(Problem requirements) Reproduce all of the data below word for word, leaving out the pictures.

(Records from a data source)

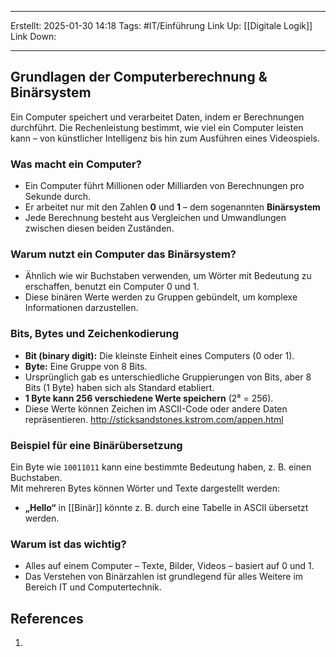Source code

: 
--- 
Erstellt: 2025-01-30    14:18 
Tags: #IT/Einführung 
Link Up: [[Digitale Logik]]
Link Down:

--- 
## **Grundlagen der Computerberechnung & Binärsystem**
Ein Computer speichert und verarbeitet Daten, indem er Berechnungen durchführt. Die Rechenleistung bestimmt, wie viel ein Computer leisten kann – von künstlicher Intelligenz bis hin zum Ausführen eines Videospiels.

### **Was macht ein Computer?**
- Ein Computer führt Millionen oder Milliarden von Berechnungen pro Sekunde durch.
- Er arbeitet nur mit den Zahlen **0** und **1** – dem sogenannten **Binärsystem** 
- Jede Berechnung besteht aus Vergleichen und Umwandlungen zwischen diesen beiden Zuständen.

### **Warum nutzt ein Computer das Binärsystem?**
- Ähnlich wie wir Buchstaben verwenden, um Wörter mit Bedeutung zu erschaffen, benutzt ein Computer 0 und 1.
- Diese binären Werte werden zu Gruppen gebündelt, um komplexe Informationen darzustellen.

### **Bits, Bytes und Zeichenkodierung**
- **Bit (binary digit):** Die kleinste Einheit eines Computers (0 oder 1).
- **Byte:** Eine Gruppe von 8 Bits.
- Ursprünglich gab es unterschiedliche Gruppierungen von Bits, aber 8 Bits (1 Byte) haben sich als Standard etabliert.
- **1 Byte kann 256 verschiedene Werte speichern** (2⁸ = 256).
- Diese Werte können Zeichen im ASCII-Code oder andere Daten repräsentieren.
http://sticksandstones.kstrom.com/appen.html

### **Beispiel für eine Binärübersetzung**
Ein Byte wie `10011011` kann eine bestimmte Bedeutung haben, z. B. einen Buchstaben.  
Mit mehreren Bytes können Wörter und Texte dargestellt werden:

- **„Hello“** in [[Binär]] könnte z. B. durch eine Tabelle in ASCII übersetzt werden.

### **Warum ist das wichtig?**
- Alles auf einem Computer – Texte, Bilder, Videos – basiert auf 0 und 1.
- Das Verstehen von Binärzahlen ist grundlegend für alles Weitere im Bereich IT und Computertechnik.

## References
1. 
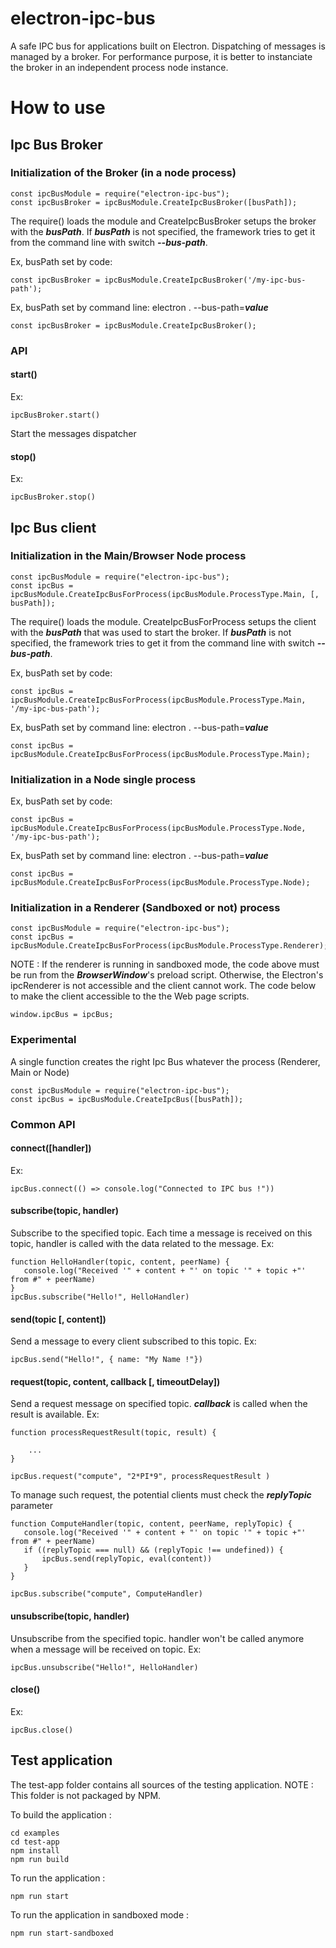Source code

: # electron-ipc-bus
A safe IPC bus for applications built on Electron. 
Dispatching of messages is managed by a broker.
For performance purpose, it is better to instanciate the broker in an independent process node instance.

# How to use
## Ipc Bus Broker
### Initialization of the Broker (in a node process)
    const ipcBusModule = require("electron-ipc-bus");
    const ipcBusBroker = ipcBusModule.CreateIpcBusBroker([busPath]);

The require() loads the module and CreateIpcBusBroker setups the broker with the ***busPath***.
If ***busPath*** is not specified, the framework tries to get it from the command line with switch ***--bus-path***.
 
Ex, busPath set by code:

    const ipcBusBroker = ipcBusModule.CreateIpcBusBroker('/my-ipc-bus-path');

Ex, busPath set by command line: electron . --bus-path=***value***
    
    const ipcBusBroker = ipcBusModule.CreateIpcBusBroker();

### API
#### start()

Ex:
   
    ipcBusBroker.start() 

Start the messages dispatcher

#### stop()

Ex:
   
    ipcBusBroker.stop() 


## Ipc Bus client

### Initialization in the Main/Browser Node process
 
    const ipcBusModule = require("electron-ipc-bus");
    const ipcBus = ipcBusModule.CreateIpcBusForProcess(ipcBusModule.ProcessType.Main, [, busPath]);

The require() loads the module. CreateIpcBusForProcess setups the client with the ***busPath*** that was used to start the broker.
If ***busPath*** is not specified, the framework tries to get it from the command line with switch ***--bus-path***.
 
Ex, busPath set by code:

    const ipcBus = ipcBusModule.CreateIpcBusForProcess(ipcBusModule.ProcessType.Main, '/my-ipc-bus-path');

Ex, busPath set by command line: electron . --bus-path=***value***
    
    const ipcBus = ipcBusModule.CreateIpcBusForProcess(ipcBusModule.ProcessType.Main);

### Initialization in a Node single process
 
Ex, busPath set by code:

    const ipcBus = ipcBusModule.CreateIpcBusForProcess(ipcBusModule.ProcessType.Node, '/my-ipc-bus-path');

Ex, busPath set by command line: electron . --bus-path=***value***
    
    const ipcBus = ipcBusModule.CreateIpcBusForProcess(ipcBusModule.ProcessType.Node);

### Initialization in a Renderer (Sandboxed or not) process

    const ipcBusModule = require("electron-ipc-bus");
    const ipcBus = ipcBusModule.CreateIpcBusForProcess(ipcBusModule.ProcessType.Renderer);

NOTE : If the renderer is running in sandboxed mode, the code above
must be run from the ***BrowserWindow***'s preload script. Otherwise, the
Electron's ipcRenderer is not accessible and the client cannot work.
The code below to make the client accessible to the the Web page scripts.

    window.ipcBus = ipcBus;

### Experimental
A single function creates the right Ipc Bus whatever the process (Renderer, Main or Node)

    const ipcBusModule = require("electron-ipc-bus");
    const ipcBus = ipcBusModule.CreateIpcBus([busPath]);


### Common API
#### connect([handler])

Ex:
   
    ipcBus.connect(() => console.log("Connected to IPC bus !")) 

#### subscribe(topic, handler)
Subscribe to the specified topic. Each time a message is received on this topic,
handler is called with the data related to the message.
Ex:

    function HelloHandler(topic, content, peerName) {
       console.log("Received '" + content + "' on topic '" + topic +"' from #" + peerName)
    }
    ipcBus.subscribe("Hello!", HelloHandler)

#### send(topic [, content])
Send a message to every client subscribed to this topic.
Ex:

    ipcBus.send("Hello!", { name: "My Name !"})

#### request(topic, content, callback [, timeoutDelay])
Send a request message on specified topic. ***callback*** is called when the result is available.
Ex:

    function processRequestResult(topic, result) {

        ...
    }        

    ipcBus.request("compute", "2*PI*9", processRequestResult )

To manage such request, the potential clients must check the  ***replyTopic*** parameter

    function ComputeHandler(topic, content, peerName, replyTopic) {
       console.log("Received '" + content + "' on topic '" + topic +"' from #" + peerName)
       if ((replyTopic === null) && (replyTopic !== undefined)) {
           ipcBus.send(replyTopic, eval(content))
       }
    }

    ipcBus.subscribe("compute", ComputeHandler)


#### unsubscribe(topic, handler)
Unsubscribe from the specified topic. handler won't be called anymore when
a message will be received on topic.
Ex:

    ipcBus.unsubscribe("Hello!", HelloHandler)

#### close()

Ex:

    ipcBus.close()

## Test application

The test-app folder contains all sources of the testing application.
NOTE : This folder is not packaged by NPM.

To build the application :

    cd examples
    cd test-app
    npm install
    npm run build

To run the application :

    npm run start

To run the application in sandboxed mode :

    npm run start-sandboxed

(Reply)
Source code

: 
--- 
Erstellt: 2025-01-30    14:18 
Tags: #IT/Einführung 
Link Up: [[Digitale Logik]]
Link Down:

--- 
## **Grundlagen der Computerberechnung & Binärsystem**
Ein Computer speichert und verarbeitet Daten, indem er Berechnungen durchführt. Die Rechenleistung bestimmt, wie viel ein Computer leisten kann – von künstlicher Intelligenz bis hin zum Ausführen eines Videospiels.

### **Was macht ein Computer?**
- Ein Computer führt Millionen oder Milliarden von Berechnungen pro Sekunde durch.
- Er arbeitet nur mit den Zahlen **0** und **1** – dem sogenannten **Binärsystem** 
- Jede Berechnung besteht aus Vergleichen und Umwandlungen zwischen diesen beiden Zuständen.

### **Warum nutzt ein Computer das Binärsystem?**
- Ähnlich wie wir Buchstaben verwenden, um Wörter mit Bedeutung zu erschaffen, benutzt ein Computer 0 und 1.
- Diese binären Werte werden zu Gruppen gebündelt, um komplexe Informationen darzustellen.

### **Bits, Bytes und Zeichenkodierung**
- **Bit (binary digit):** Die kleinste Einheit eines Computers (0 oder 1).
- **Byte:** Eine Gruppe von 8 Bits.
- Ursprünglich gab es unterschiedliche Gruppierungen von Bits, aber 8 Bits (1 Byte) haben sich als Standard etabliert.
- **1 Byte kann 256 verschiedene Werte speichern** (2⁸ = 256).
- Diese Werte können Zeichen im ASCII-Code oder andere Daten repräsentieren.
http://sticksandstones.kstrom.com/appen.html

### **Beispiel für eine Binärübersetzung**
Ein Byte wie `10011011` kann eine bestimmte Bedeutung haben, z. B. einen Buchstaben.  
Mit mehreren Bytes können Wörter und Texte dargestellt werden:

- **„Hello“** in [[Binär]] könnte z. B. durch eine Tabelle in ASCII übersetzt werden.

### **Warum ist das wichtig?**
- Alles auf einem Computer – Texte, Bilder, Videos – basiert auf 0 und 1.
- Das Verstehen von Binärzahlen ist grundlegend für alles Weitere im Bereich IT und Computertechnik.

## References
1. 
Source code

: # electron-ipc-bus
A safe IPC bus for applications built on Electron. 
Dispatching of messages is managed by a broker.
For performance purpose, it is better to instanciate the broker in an independent process node instance.

# How to use
## Ipc Bus Broker
### Initialization of the Broker (in a node process)
    const ipcBusModule = require("electron-ipc-bus");
    const ipcBusBroker = ipcBusModule.CreateIpcBusBroker([busPath]);

The require() loads the module and CreateIpcBusBroker setups the broker with the ***busPath***.
If ***busPath*** is not specified, the framework tries to get it from the command line with switch ***--bus-path***.
 
Ex, busPath set by code:

    const ipcBusBroker = ipcBusModule.CreateIpcBusBroker('/my-ipc-bus-path');

Ex, busPath set by command line: electron . --bus-path=***value***
    
    const ipcBusBroker = ipcBusModule.CreateIpcBusBroker();

### API
#### start()

Ex:
   
    ipcBusBroker.start() 

Start the messages dispatcher

#### stop()

Ex:
   
    ipcBusBroker.stop() 


## Ipc Bus client

### Initialization in the Main/Browser Node process
 
    const ipcBusModule = require("electron-ipc-bus");
    const ipcBus = ipcBusModule.CreateIpcBusForProcess(ipcBusModule.ProcessType.Main, [, busPath]);

The require() loads the module. CreateIpcBusForProcess setups the client with the ***busPath*** that was used to start the broker.
If ***busPath*** is not specified, the framework tries to get it from the command line with switch ***--bus-path***.
 
Ex, busPath set by code:

    const ipcBus = ipcBusModule.CreateIpcBusForProcess(ipcBusModule.ProcessType.Main, '/my-ipc-bus-path');

Ex, busPath set by command line: electron . --bus-path=***value***
    
    const ipcBus = ipcBusModule.CreateIpcBusForProcess(ipcBusModule.ProcessType.Main);

### Initialization in a Node single process
 
Ex, busPath set by code:

    const ipcBus = ipcBusModule.CreateIpcBusForProcess(ipcBusModule.ProcessType.Node, '/my-ipc-bus-path');

Ex, busPath set by command line: electron . --bus-path=***value***
    
    const ipcBus = ipcBusModule.CreateIpcBusForProcess(ipcBusModule.ProcessType.Node);

### Initialization in a Renderer (Sandboxed or not) process

    const ipcBusModule = require("electron-ipc-bus");
    const ipcBus = ipcBusModule.CreateIpcBusForProcess(ipcBusModule.ProcessType.Renderer);

NOTE : If the renderer is running in sandboxed mode, the code above
must be run from the ***BrowserWindow***'s preload script. Otherwise, the
Electron's ipcRenderer is not accessible and the client cannot work.
The code below to make the client accessible to the the Web page scripts.

    window.ipcBus = ipcBus;

### Experimental
A single function creates the right Ipc Bus whatever the process (Renderer, Main or Node)

    const ipcBusModule = require("electron-ipc-bus");
    const ipcBus = ipcBusModule.CreateIpcBus([busPath]);


### Common API
#### connect([handler])

Ex:
   
    ipcBus.connect(() => console.log("Connected to IPC bus !")) 

#### subscribe(topic, handler)
Subscribe to the specified topic. Each time a message is received on this topic,
handler is called with the data related to the message.
Ex:

    function HelloHandler(topic, content, peerName) {
       console.log("Received '" + content + "' on topic '" + topic +"' from #" + peerName)
    }
    ipcBus.subscribe("Hello!", HelloHandler)

#### send(topic [, content])
Send a message to every client subscribed to this topic.
Ex:

    ipcBus.send("Hello!", { name: "My Name !"})

#### request(topic, content, callback [, timeoutDelay])
Send a request message on specified topic. ***callback*** is called when the result is available.
Ex:

    function processRequestResult(topic, result) {

        ...
    }        

    ipcBus.request("compute", "2*PI*9", processRequestResult )

To manage such request, the potential clients must check the  ***replyTopic*** parameter

    function ComputeHandler(topic, content, peerName, replyTopic) {
       console.log("Received '" + content + "' on topic '" + topic +"' from #" + peerName)
       if ((replyTopic === null) && (replyTopic !== undefined)) {
           ipcBus.send(replyTopic, eval(content))
       }
    }

    ipcBus.subscribe("compute", ComputeHandler)


#### unsubscribe(topic, handler)
Unsubscribe from the specified topic. handler won't be called anymore when
a message will be received on topic.
Ex:

    ipcBus.unsubscribe("Hello!", HelloHandler)

#### close()

Ex:

    ipcBus.close()

## Test application

The test-app folder contains all sources of the testing application.
NOTE : This folder is not packaged by NPM.

To build the application :

    cd examples
    cd test-app
    npm install
    npm run build

To run the application :

    npm run start

To run the application in sandboxed mode :

    npm run start-sandboxed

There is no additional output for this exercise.